* **WHAT YOU SHOULD DO**:
Render as a JSON list of strings, one string per line, the part of the items that opens with the line containing "CODTECH IT SOLUTIONS" and closes with the line containing "Launch Cloud Shell: Start", leaving out blank lines.
BEGIN
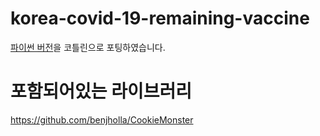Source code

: # korea-covid-19-remaining-vaccine

[파이썬 버전](https://github.com/SJang1/korea-covid-19-remaining-vaccine-macro)을 코틀린으로 포팅하였습니다.

# 포함되어있는 라이브러리

https://github.com/benjholla/CookieMonster
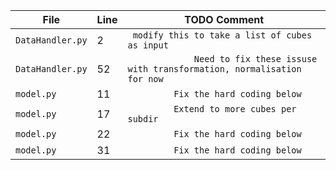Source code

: | File | Line | TODO Comment |
|------|------|--------------|
| `DataHandler.py` | 2 | ` modify this to take a list of cubes as input` |
| `DataHandler.py` | 52 | `             Need to fix these issuse with transformation, normalisation for now` |
| `model.py` | 11 | `         Fix the hard coding below` |
| `model.py` | 17 | `         Extend to more cubes per subdir` |
| `model.py` | 22 | `         Fix the hard coding below` |
| `model.py` | 31 | `         Fix the hard coding below` |
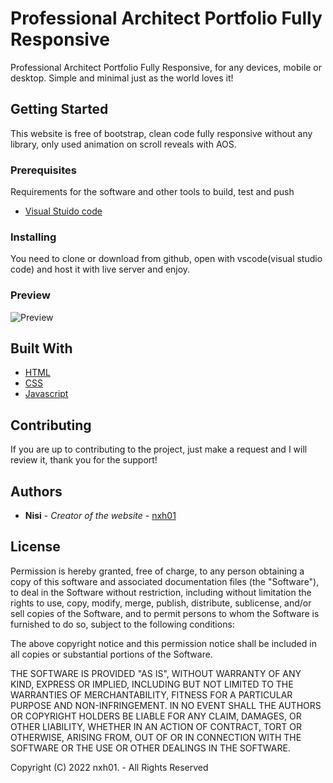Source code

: # Professional Architect Portfolio Fully Responsive

Professional Architect Portfolio Fully Responsive, for any devices, mobile or desktop. Simple and minimal just as the world loves it!

## Getting Started

This website is free of bootstrap, clean code fully responsive without any library, only used animation on scroll reveals with AOS.

### Prerequisites

Requirements for the software and other tools to build, test and push 
- [Visual Stuido code](https://code.visualstudio.com/)

### Installing

You need to clone or download from github, open with vscode(visual studio code) and host it with live server and enjoy.

### Preview
![Preview](https://user-images.githubusercontent.com/80894732/152311779-e830f626-df40-464e-a4ac-105f010c7cd1.png)

## Built With

  - [HTML]()
  - [CSS]()
  - [Javascript]()

## Contributing
If you are up to contributing to the project, just make a request and I will review it, thank you for the support!

## Authors

  - **Nisi** - *Creator of the website* -
    [nxh01](https://github.com/nxh01)

## License

Permission is hereby granted, free of charge, to any person obtaining a copy
of this software and associated documentation files (the "Software"), to deal
in the Software without restriction, including without limitation the rights
to use, copy, modify, merge, publish, distribute, sublicense, and/or sell
copies of the Software, and to permit persons to whom the Software is
furnished to do so, subject to the following conditions:

The above copyright notice and this permission notice shall be included in all
copies or substantial portions of the Software.

THE SOFTWARE IS PROVIDED "AS IS", WITHOUT WARRANTY OF ANY KIND, EXPRESS OR
IMPLIED, INCLUDING BUT NOT LIMITED TO THE WARRANTIES OF MERCHANTABILITY,
FITNESS FOR A PARTICULAR PURPOSE AND NON-INFRINGEMENT. IN NO EVENT SHALL THE
AUTHORS OR COPYRIGHT HOLDERS BE LIABLE FOR ANY CLAIM, DAMAGES, OR OTHER
LIABILITY, WHETHER IN AN ACTION OF CONTRACT, TORT OR OTHERWISE, ARISING FROM,
OUT OF OR IN CONNECTION WITH THE SOFTWARE OR THE USE OR OTHER DEALINGS IN THE
SOFTWARE.

Copyright (C) 2022 nxh01. - All Rights Reserved 
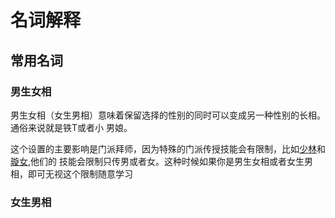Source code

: # 名词解释

## 常用名词
### 男生女相
男生女相（女生男相）意味着保留选择的性别的同时可以变成另一种性别的长相。通俗来说就是铁T或者小
男娘。

这个设置的主要影响是门派拜师，因为特殊的门派传授技能会有限制，比如[少林](/03-门派与社交/01-门派概述.md#少林派)和[璇女](/03-门派与社交/01-门派概述.md#璇女派),他们的
技能会限制只传男或者女。这种时候如果你是男生女相或者女生男相，即可无视这个限制随意学习

### 女生男相
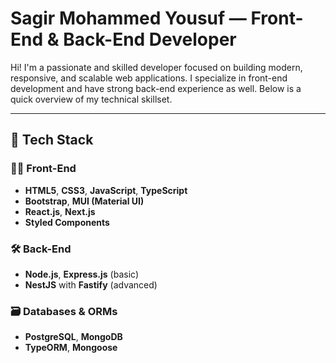 # Sagir Mohammed Yousuf — Front-End & Back-End Developer

Hi! I'm a passionate and skilled developer focused on building modern, responsive, and scalable web applications. I specialize in front-end development and have strong back-end experience as well. Below is a quick overview of my technical skillset.

---

## 🚀 Tech Stack

### 🧑‍🎨 Front-End
- **HTML5**, **CSS3**, **JavaScript**, **TypeScript**
- **Bootstrap**, **MUI (Material UI)**
- **React.js**, **Next.js**
- **Styled Components**

### 🛠️ Back-End
- **Node.js**, **Express.js** (basic)
- **NestJS** with **Fastify** (advanced)

### 🗃️ Databases & ORMs
- **PostgreSQL**, **MongoDB**
- **TypeORM**, **Mongoose**



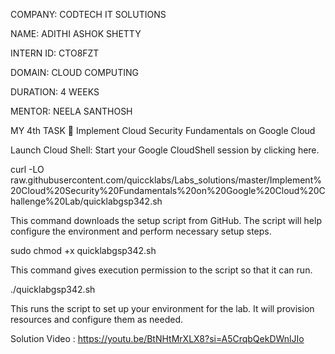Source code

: COMPANY: CODTECH IT SOLUTIONS

NAME: ADITHI ASHOK SHETTY

INTERN ID: CTO8FZT

DOMAIN: CLOUD COMPUTING 

DURATION: 4 WEEKS

MENTOR: NEELA SANTHOSH

MY 4th TASK
🚀 Implement Cloud Security Fundamentals on Google Cloud

Launch Cloud Shell: Start your Google CloudShell session by clicking here.

curl -LO raw.githubusercontent.com/quiccklabs/Labs_solutions/master/Implement%20Cloud%20Security%20Fundamentals%20on%20Google%20Cloud%20Challenge%20Lab/quicklabgsp342.sh

This command downloads the setup script from GitHub. The script will help configure the environment and perform necessary setup steps.

sudo chmod +x quicklabgsp342.sh

This command gives execution permission to the script so that it can run.

./quicklabgsp342.sh

This runs the script to set up your environment for the lab. It will provision resources and configure them as needed.

Solution Video : https://youtu.be/BtNHtMrXLX8?si=A5CrqbQekDWnlJIo
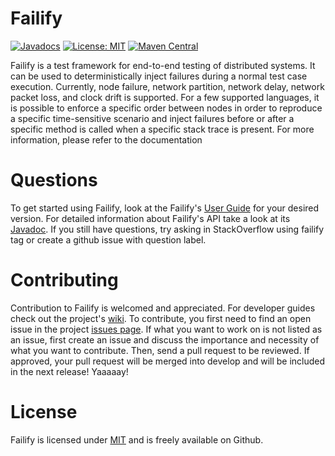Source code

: # Failify

[![Javadocs](https://www.javadoc.io/badge/io.failify/failify.svg)](https://www.javadoc.io/doc/io.failify/failify) [![License: MIT](https://img.shields.io/badge/License-MIT-yellow.svg)](https://opensource.org/licenses/MIT) [![Maven Central](https://img.shields.io/maven-central/v/io.failify/failify.svg)](http://search.maven.org/#search%7Cgav%7C1%7Cg%3A%22io.failify%22%20AND%20a%3A%22failify%22)

Failify is a test framework for end-to-end testing of distributed systems. It can be used to deterministically inject failures during a normal test case execution. Currently, node failure, network partition, network delay, network packet loss, and clock drift is supported. For a few supported languages, it is possible to enforce a specific order between nodes in order to reproduce a specific time-sensitive scenario and inject failures before or after a specific method is called when a specific stack trace is present. For more information, please refer to the documentation

# Questions

To get started using Failify, look at the Failify's [User Guide](https://docs.failify.io) for your desired version. For detailed information about Failify's API take a look at its [Javadoc](https://www.javadoc.io/doc/io.failify/failify). If you still have questions, try asking in StackOverflow using failify tag or create a github issue with question label.

# Contributing

Contribution to Failify is welcomed and appreciated. For developer guides check out the project's [wiki](https://github.com/failify/failify/wiki). To contribute, you first need to find an open issue in the project [issues page](https://github.com/failify/failify/issues). If what you want to work on is not listed as an issue, first create an issue and discuss the importance and necessity of what you want to contribute. Then, send a pull request to be reviewed. If approved, your pull request will be merged into develop and will be included in the next release! Yaaaaay!

# License

Failify is licensed under [MIT](https://opensource.org/licenses/MIT) and is freely available on Github.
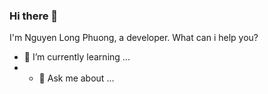 ### Hi there 👋
I'm Nguyen Long Phuong, a developer.
What can i help you?
- 🌱 I’m currently learning ...
- - 💬 Ask me about ...
<!--
**phuongnl206195/phuongnl206195** is a ✨ _special_ ✨ repository because its `README.md` (this file) appears on your GitHub profile.

Here are some ideas to get you started:

- 🔭 I’m currently working on ...
- 🌱 I’m currently learning ...
- 👯 I’m looking to collaborate on ...
- 🤔 I’m looking for help with ...
- 💬 Ask me about ...
- 📫 How to reach me: ...
- 😄 Pronouns: ...
- ⚡ Fun fact: ...
-->
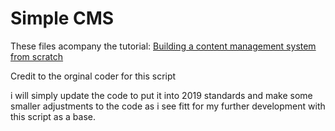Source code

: Simple CMS
=============

These files acompany the tutorial: [Building a content management system from scratch](http://daveismyname.com/building-a-content-management-system-from-scratch-bp)

Credit to the orginal coder for this script

i will simply update the code to put it into 2019 standards and make some smaller adjustments to the code as i see fitt for my further development with this script as a base.

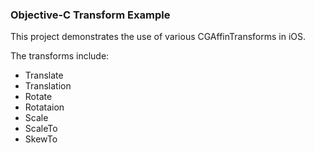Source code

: ### Objective-C Transform Example

This project demonstrates the use of various CGAffinTransforms in iOS.

The transforms include:
- Translate
- Translation
- Rotate
- Rotataion
- Scale
- ScaleTo
- SkewTo
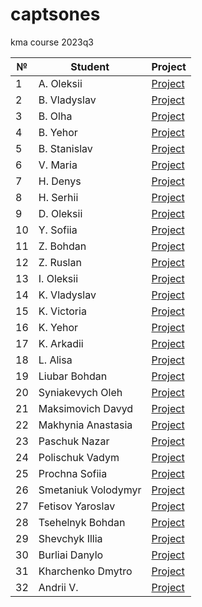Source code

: # captsones

kma course 2023q3

|  №  | Student       | Project       |
| --- | ------------- | ------------- |
| 1   | A. Oleksii | [Project](https://github.com/AlexMasCode/phone_parser)  |
| 2   | B. Vladyslav  | [Project](https://github.com/vladyslavBrothervinn/telegram_csv_parser)  |
| 3   | B. Olha  | [Project](https://github.com/giginfee/my_parser)  |
| 4   | B. Yehor  | [Project](https://github.com/yehorbolt/yehorbolt_sql_parser) |
| 5   | B. Stanislav  | [Project](https://github.com/stas-bukovskiy/markdown_parser)  |
| 6   | V. Maria  | [Project](https://github.com/mverbytska/markdown_parser)  |
| 7   | H. Denys | [Project]() |
| 8   | H. Serhii  | [Project]()  |
| 9   | D. Oleksii  | [Project](https://github.com/NaUKMA-Programistich/compose_parser) |
| 10  | Y. Sofiia  | [Project]()  |
| 11  | Z. Bohdan  | [Project](https://github.com/elbeasto31/m3u-parser/blob/master/tests/lib_tests.rs)  |
| 12  | Z. Ruslan  | [Project](https://github.com/Fourier2718281828/chord_mapper)  |
| 13  | I. Oleksii  | [Project]()  |
| 14  | K. Vladyslav  | [Project](https://github.com/kkpagaev/rust-ts-json-compiler)  |
| 15  | K. Victoria  | [Project]()  |
| 16  | K. Yehor  | [Project](https://github.com/RickNeelee/parser_rickneelee)  |
| 17  | K. Arkadii  | [Project](https://github.com/arkananasfa/my_parser_kma_group3Kovalenko/blob/5deef596a5d706bc8671a874a728f076cf187979/src/lib.rs#L39C4-L39C4)  |
| 18  | L. Alisa  | [Project](https://github.com/alyssa-lakhtiuk/my_parser_rust/tree/master)  |
| 19  | Liubar Bohdan  | [Project]() |
| 20  | Syniakevych Oleh  | [Project](https://github.com/jazzandrock/workout-note-parser)  |
| 21  | Maksimovich Davyd  | [Project](https://github.com/DavydKod/Person_Parser)  |
| 22  | Makhynia Anastasia  | [Project](https://github.com/mahinka/svg_file_parser)  |
| 23  | Paschuk Nazar  | [Project](https://github.com/jester69m/parser-on-rust) |
| 24  | Polischuk Vadym  | [Project](https://github.com/rust-lang-ua/kma_rustlang_course_Vadym_Polischuk/tree/master/parser) |
| 25  | Prochna Sofiia  | [Project]() |
| 26  | Smetaniuk Volodymyr  | [Project](https://github.com/gutmann03/arithmetic_parser_smetaniuk)  |
| 27  | Fetisov Yaroslav  | [Project](https://github.com/YaroslavFetisov/us_time_parser)  |
| 28  | Tsehelnyk Bohdan | [Project](https://github.com/Qewby/constituency_tree_parse)  |
| 29  | Shevchyk Illia  | [Project]() |
| 30  | Burliai Danylo | [Project]()  |
| 31  | Kharchenko Dmytro  | [Project](https://github.com/Dima050209/rust_project_kma)  |
| 32  | Andrii V.  | [Project]()  |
END
* **ANSWER SECTION**:
[
  ": COMPANY: CODTECH IT SOLUTIONS",
  "NAME: ADITHI ASHOK SHETTY",
  "INTERN ID: CTO8FZT",
  "DOMAIN: CLOUD COMPUTING ",
  "DURATION: 4 WEEKS",
  "MENTOR: NEELA SANTHOSH",
  "MY 4th TASK",
  "🚀 Implement Cloud Security Fundamentals on Google Cloud",
  "Launch Cloud Shell: Start your Google CloudShell session by clicking here."
]